Today’s breakthrough agreement in the Brexit negotiations provides some pointers to how the rest of the negotiations may pan out next year in relation to agreeing the UK’s future trade relations with the EU.

Northern Ireland: kicking the can down the road?

The crux of the agreed wording on Northern Ireland is concerned with cross border trade and movement of people. The text agreed today was enough to satisfy a wide range of parties – UK and Irish governments, Ulster unionists, Conservative back benchers, the European Commission and Parliament and other EU member states. This was a feat of word-smithing. It moves the negotiations along to the next stage. What it is not is a plan of action. The next stage is further technical negotiations to agree how the principles on Northern Ireland are put into practice. This may challenge the shaky agreement.

The statements agreed today on Northern Ireland may prove to be incompatible in practice as they include commitments to:

- an open border between Ireland and Northern Ireland. This means an open border between EU and UK.

- UK and Northern Ireland will leave the customs union.

- Northern Ireland and rest of UK will have the same regulatory rules

- The aim is for the open border to be achieved through a comprehensive EU-UK trade agreement. This would to all intents and purpose look like single market membership if it is to work....

- failing that (and any yet to be invented technology enabled solutions), the UK will have "regulatory alignment' with Ireland (and therefore with the EU on many of these) on all the areas covered by the Good Friday agreement. The UK won't be in the single market but we will have regulations near identical to them in many areas related to cross border trade.


The main conclusions I draw from this are:

- It will be difficult to continue to square this circle and this is an issue that could yet prevent a final Breixt deal next year.

- Precisely because it is all things to all people, both ‘hard brexiteers’ and ‘soft brexiteers’ will draw some comfort from the agreement: the UK government has ruled out membership of the customs union and yet it also suggests one solution is something that it almost identical to membership of the single market.


Transition: a low hanging fruit that can give business clarity?

The good news is that this moves the talks along to next phase. Phase 2 looks at two things: transition and future UK-EU relations. Transition should be straightforward. The EU has a "take it or leave it” offer on the table. Any transition is likely to be a two year period from March 2019 during which we will be in the EU ‘in all but name’: continued membership of single market, customs union and subject to ECJ but no voting rights in EU decision making. If this can be agreed – and quickly - it should give many businesses greater certainty for the short to medium term.


Future trade relations: time the cabinet talked about this

Future relations is the tricky bit. The EU is offering an off-the-shelf trade deal (along the lines of the EU-Canada trade agreement) or WTO. They would agree to EEA membership (the Norway model) but current UK government insistence on leaving the single market rules that out for now. The big negotiation on this is not with the EU - it is within the UK government.

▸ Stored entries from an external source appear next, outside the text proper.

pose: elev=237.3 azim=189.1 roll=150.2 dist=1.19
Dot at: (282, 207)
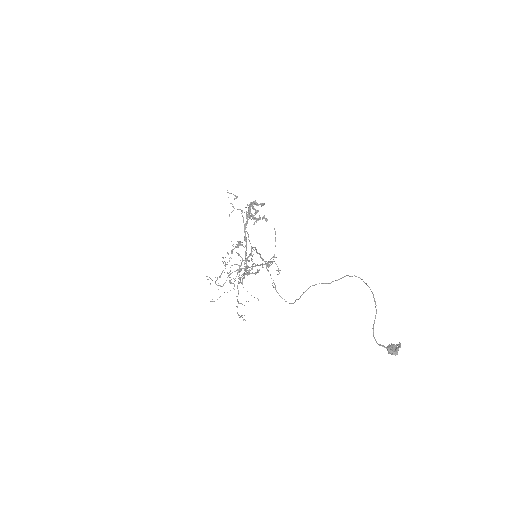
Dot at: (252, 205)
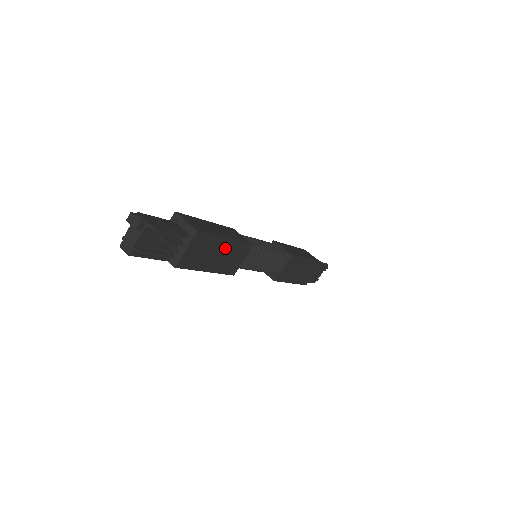
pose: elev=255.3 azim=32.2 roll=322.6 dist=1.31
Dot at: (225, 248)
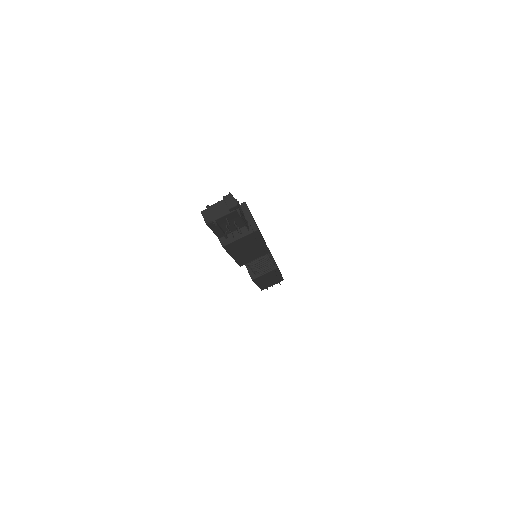
Dot at: (257, 247)
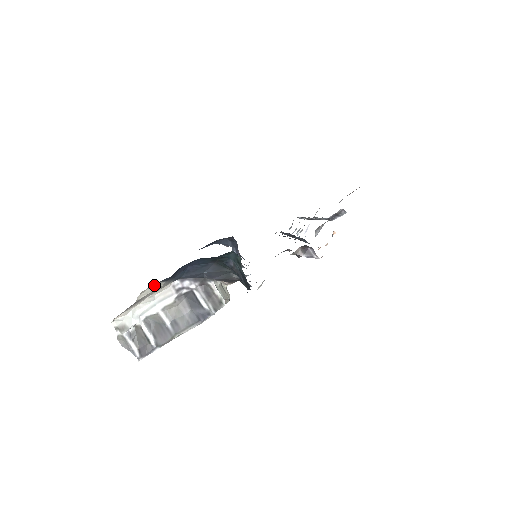
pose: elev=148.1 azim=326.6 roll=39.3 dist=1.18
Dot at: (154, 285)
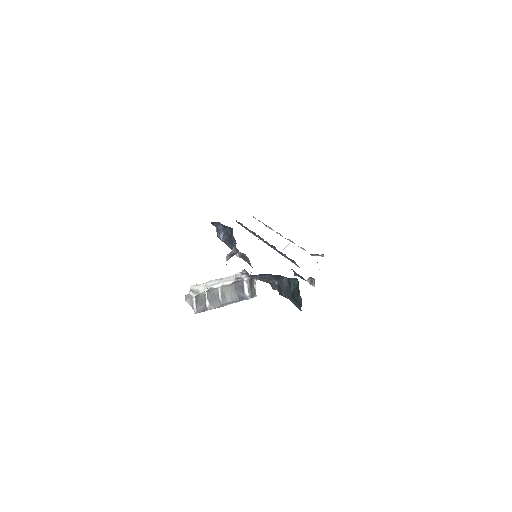
Dot at: occluded
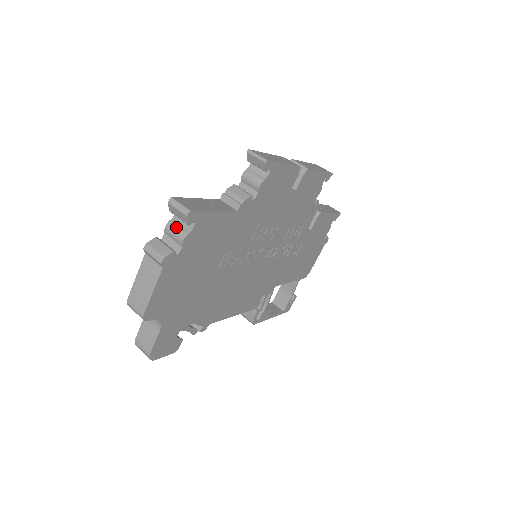
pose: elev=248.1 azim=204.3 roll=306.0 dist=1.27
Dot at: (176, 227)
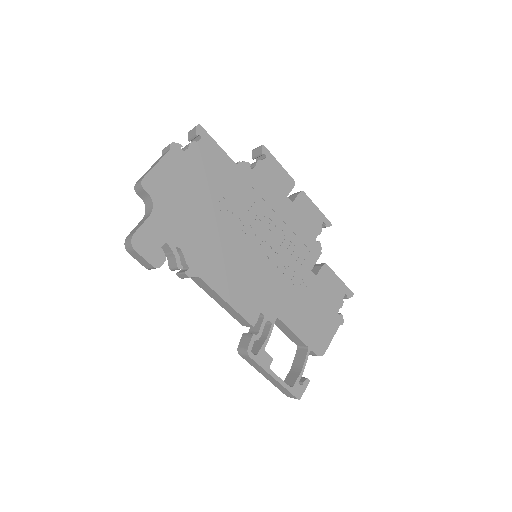
Dot at: occluded
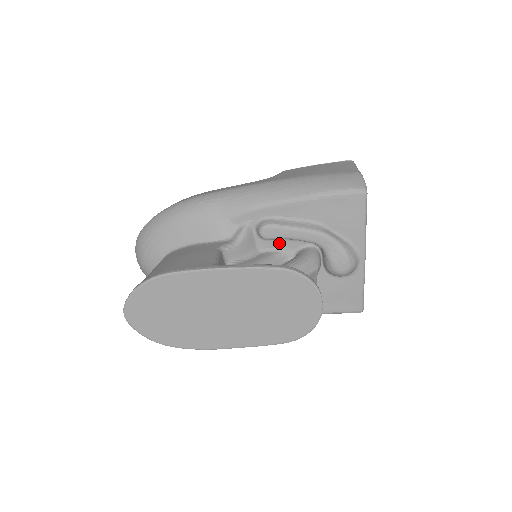
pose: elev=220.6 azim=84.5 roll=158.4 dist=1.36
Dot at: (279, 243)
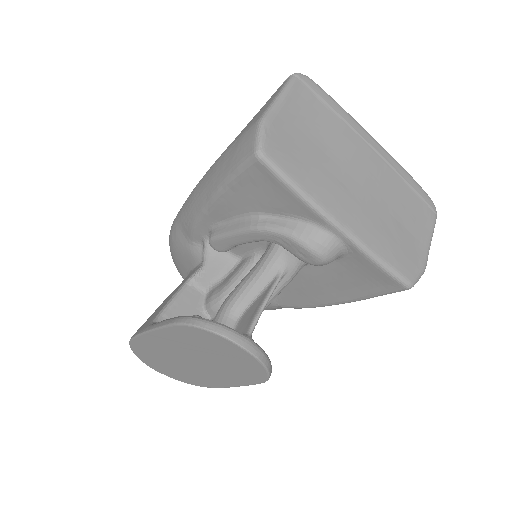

As Philip Hammond admitted this week, the cabinet has yet to discuss what it wants as for the future relationship with EU. The European Commission has latched onto this already – this afternoon they said that trade talks will not start until February 2018 at the earliest, on the basis that the UK government has yet to give the EU any indication of its approach.

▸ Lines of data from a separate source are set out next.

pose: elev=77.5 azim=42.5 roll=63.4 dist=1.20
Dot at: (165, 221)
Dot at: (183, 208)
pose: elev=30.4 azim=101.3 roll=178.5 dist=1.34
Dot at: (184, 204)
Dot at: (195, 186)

 That was the easy bit; now we start the difficult talks

Today we cleared one hurdle but there are plenty more to navigate before we have a clear, final deal. The EU and UK have just spent nine months agreeing a deal on three things; the rights of citizens (where they have agreed from day one); a financial settlement (where the final figure is half way between what the EU asked for and the UK offered); and an agreement to have further discussions on Northern Ireland. 

That was the easy bit. Trade deals tend to take at least 7 years to negotiate. And the divisions within the government and parliament are far wider on the knotty issues of future relationship with the EU.

It remains the case that the best we can do is to follow the words of Benjamin Disraeli: “I am prepared for the worst but hope for the best".